Simultaneous electrical and defect engineering of nickel iron metal-organic-framework via co-doping of metalloid and non-metal elements for a highly efficient oxygen evolution reaction

Abstract

Metal-organic frameworks (MOFs) are promising electrocatalysts for oxygen evolution reaction (OER) due to their large amounts of active sites reacting with water molecules and desired adsorption/desorption characteristics with oxygen intermediate. However, the intrinsically low electrical conductivity of MOFs hinders their commercialization for the highly efficient OER catalyst. Here, we report 2D morphological NiFe MOF electrocatalyst co-doped with metalloid and non-metal elements for the enhanced OER performances.
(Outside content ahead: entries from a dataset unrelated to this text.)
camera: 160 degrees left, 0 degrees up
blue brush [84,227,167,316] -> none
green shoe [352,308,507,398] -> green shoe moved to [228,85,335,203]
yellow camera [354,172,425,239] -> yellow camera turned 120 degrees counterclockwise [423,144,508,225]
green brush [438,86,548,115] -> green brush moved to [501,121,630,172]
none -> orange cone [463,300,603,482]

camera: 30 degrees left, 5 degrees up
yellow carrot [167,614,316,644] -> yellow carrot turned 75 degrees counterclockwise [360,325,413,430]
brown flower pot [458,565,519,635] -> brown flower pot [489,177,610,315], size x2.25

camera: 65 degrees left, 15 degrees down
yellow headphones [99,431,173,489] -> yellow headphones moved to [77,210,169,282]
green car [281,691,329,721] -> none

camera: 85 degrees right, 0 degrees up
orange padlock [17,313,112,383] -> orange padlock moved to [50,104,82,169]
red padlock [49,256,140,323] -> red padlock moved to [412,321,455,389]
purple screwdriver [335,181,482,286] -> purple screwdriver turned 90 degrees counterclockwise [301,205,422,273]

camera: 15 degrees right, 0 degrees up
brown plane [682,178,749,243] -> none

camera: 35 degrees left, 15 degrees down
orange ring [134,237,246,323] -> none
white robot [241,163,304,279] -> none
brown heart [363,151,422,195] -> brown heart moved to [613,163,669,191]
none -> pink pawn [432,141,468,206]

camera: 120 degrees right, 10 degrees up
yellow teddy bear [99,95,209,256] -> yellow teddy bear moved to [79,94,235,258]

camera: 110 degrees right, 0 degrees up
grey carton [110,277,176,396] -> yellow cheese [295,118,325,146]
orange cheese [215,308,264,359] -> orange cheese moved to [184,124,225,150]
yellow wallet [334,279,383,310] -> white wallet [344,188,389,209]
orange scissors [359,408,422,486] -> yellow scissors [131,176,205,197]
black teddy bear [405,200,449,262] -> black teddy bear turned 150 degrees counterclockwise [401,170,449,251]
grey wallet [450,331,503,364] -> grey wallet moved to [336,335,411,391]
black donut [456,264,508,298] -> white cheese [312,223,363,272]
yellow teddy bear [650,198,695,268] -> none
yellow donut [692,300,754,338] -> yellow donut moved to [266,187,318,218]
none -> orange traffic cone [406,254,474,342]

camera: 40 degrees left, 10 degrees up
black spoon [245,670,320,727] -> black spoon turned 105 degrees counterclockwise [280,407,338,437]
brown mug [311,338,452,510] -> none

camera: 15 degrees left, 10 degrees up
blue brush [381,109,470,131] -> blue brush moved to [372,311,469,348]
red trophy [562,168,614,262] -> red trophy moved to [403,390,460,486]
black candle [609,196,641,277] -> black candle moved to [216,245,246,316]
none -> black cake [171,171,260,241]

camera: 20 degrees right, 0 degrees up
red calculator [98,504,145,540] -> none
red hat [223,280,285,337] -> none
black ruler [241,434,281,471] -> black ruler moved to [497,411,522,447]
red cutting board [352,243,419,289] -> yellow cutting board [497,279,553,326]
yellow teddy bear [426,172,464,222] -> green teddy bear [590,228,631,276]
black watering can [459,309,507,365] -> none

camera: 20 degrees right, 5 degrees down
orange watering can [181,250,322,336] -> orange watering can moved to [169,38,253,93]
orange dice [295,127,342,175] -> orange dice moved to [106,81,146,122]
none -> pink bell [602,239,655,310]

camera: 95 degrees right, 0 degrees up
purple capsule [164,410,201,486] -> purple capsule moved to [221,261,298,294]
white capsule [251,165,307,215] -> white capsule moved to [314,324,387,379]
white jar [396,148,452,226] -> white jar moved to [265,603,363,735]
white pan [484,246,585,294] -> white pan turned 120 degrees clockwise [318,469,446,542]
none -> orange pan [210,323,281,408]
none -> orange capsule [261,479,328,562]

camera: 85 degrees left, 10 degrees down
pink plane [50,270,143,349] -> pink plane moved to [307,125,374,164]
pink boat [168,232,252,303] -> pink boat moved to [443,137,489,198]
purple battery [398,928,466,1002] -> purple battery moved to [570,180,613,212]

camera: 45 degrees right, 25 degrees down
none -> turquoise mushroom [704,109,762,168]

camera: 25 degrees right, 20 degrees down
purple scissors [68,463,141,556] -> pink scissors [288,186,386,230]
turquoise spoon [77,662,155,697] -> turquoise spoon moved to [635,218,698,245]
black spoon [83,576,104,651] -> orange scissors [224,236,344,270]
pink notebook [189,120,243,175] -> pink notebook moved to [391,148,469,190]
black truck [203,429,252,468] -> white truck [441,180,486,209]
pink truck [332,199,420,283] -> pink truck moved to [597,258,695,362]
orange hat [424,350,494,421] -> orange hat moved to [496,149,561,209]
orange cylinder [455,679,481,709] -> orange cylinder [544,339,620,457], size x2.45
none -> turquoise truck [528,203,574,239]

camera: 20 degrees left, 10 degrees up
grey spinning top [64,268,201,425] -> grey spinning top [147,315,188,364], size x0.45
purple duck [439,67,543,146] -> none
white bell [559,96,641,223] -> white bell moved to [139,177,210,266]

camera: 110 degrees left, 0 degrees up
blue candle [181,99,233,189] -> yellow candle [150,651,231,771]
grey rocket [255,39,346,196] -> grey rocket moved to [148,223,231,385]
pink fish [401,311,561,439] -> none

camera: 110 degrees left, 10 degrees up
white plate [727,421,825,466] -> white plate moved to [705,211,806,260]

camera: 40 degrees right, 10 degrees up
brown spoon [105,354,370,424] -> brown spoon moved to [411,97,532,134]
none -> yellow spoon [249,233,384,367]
Te metalloid incorporation on MOFs facilitates electron transfer from transition metals of MOFs to embedded metalloids, which improves OER kinetics enabling favorable adsorption of oxygen intermediate on the surface of the electrocatalyst. Incorporated halogen Cl element could effectively induce defects on MOF as leach out from the surface of electrocatalyst during OER, allowing more active sites exposed to reactants. With the synergistic effect of metalloid (Te) and halogen (Cl) doping on NiFe MOF, the Te and Cl co-doped NiFe MOF growth on Ni foam (NF) present an excellent OER property requiring low overpotential for 224 mV at 30 mA cm−2 in alkaline condition and long-term stability over 120 h.